:: Passage provided
Red is in a special place because the color “belongs” to neither Vampires nor Merfolk. When you pick a red card, assuming an equal archetype distribution, it has an equal chance of ending up in a tribal deck of any of the four colors — either a Pirate deck (RB or UR) or a Dinosaur deck (GR or RW).  In contrast, it’s not so with black, where you can end up in Pirates (RB or UB) or Vampires (WB) only, if you stick to the prescribed tribal archetypes and groupings of synergy.

In XLN/RIX, GB and UW were “tribeless,” making their synergies — if they existed at all — much less pronounced. It makes sense that we don’t see them bumping up against each other here.

DOM visualization

2d visualization of the DOM draft format

Click here for version with cards labeled

Dominaria seems to have the most separation between colors of all three. Perhaps this has to do with the high individual power level of many of the cards in the set. Moreover, in DOM, artifacts do not form an amorphous cloud in the center, but make a cluster of their own, very close to U/W/B, which happen to be the colors that care much more about historic triggers.

Not too surprisingly, the blue cards that pull closer to red are Wizards synergy cards (eg Naban, Dean of Iteration, Vodalian Arcanist, and Wizard’s Retort), and the ones that are closer to white are either artifact/historic payoffs or enablers (The Antiquities War, Artificer’s Assistant, Zahid, Djinn of the Lamp, Karn’s Temporal Sundering, Sentinel of the Pearl Trident).
::::
Actions to take:
1 - Answer these questions from the passage on draft format visualizations:
(a) Which two kinds of tribal deck can a red card end up in?
(b) Which two color pairs were "tribeless" in XLN/RIX?
(c) In Dominaria, which colors is the artifact cluster very close to?
2 - Reproduce word for word the stretch of the passage on draft format visualizations from "Click here for" through "the Pearl Trident).".
The source records are not needed for any of the work here.
:: Given entries
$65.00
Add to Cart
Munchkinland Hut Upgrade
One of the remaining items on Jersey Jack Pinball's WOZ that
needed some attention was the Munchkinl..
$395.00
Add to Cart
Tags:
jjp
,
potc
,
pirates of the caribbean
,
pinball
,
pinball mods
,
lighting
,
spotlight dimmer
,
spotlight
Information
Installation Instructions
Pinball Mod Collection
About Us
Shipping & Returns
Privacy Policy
::::
Answer set:
1 -
(a) A Pirate deck (RB or UR) or a Dinosaur deck (GR or RW).
(b) GB and UW.
(c) U/W/B.

2 -
Click here for version with cards labeled

Dominaria seems to have the most separation between colors of all three. Perhaps this has to do with the high individual power level of many of the cards in the set. Moreover, in DOM, artifacts do not form an amorphous cloud in the center, but make a cluster of their own, very close to U/W/B, which happen to be the colors that care much more about historic triggers.

Not too surprisingly, the blue cards that pull closer to red are Wizards synergy cards (eg Naban, Dean of Iteration, Vodalian Arcanist, and Wizard’s Retort), and the ones that are closer to white are either artifact/historic payoffs or enablers (The Antiquities War, Artificer’s Assistant, Zahid, Djinn of the Lamp, Karn’s Temporal Sundering, Sentinel of the Pearl Trident).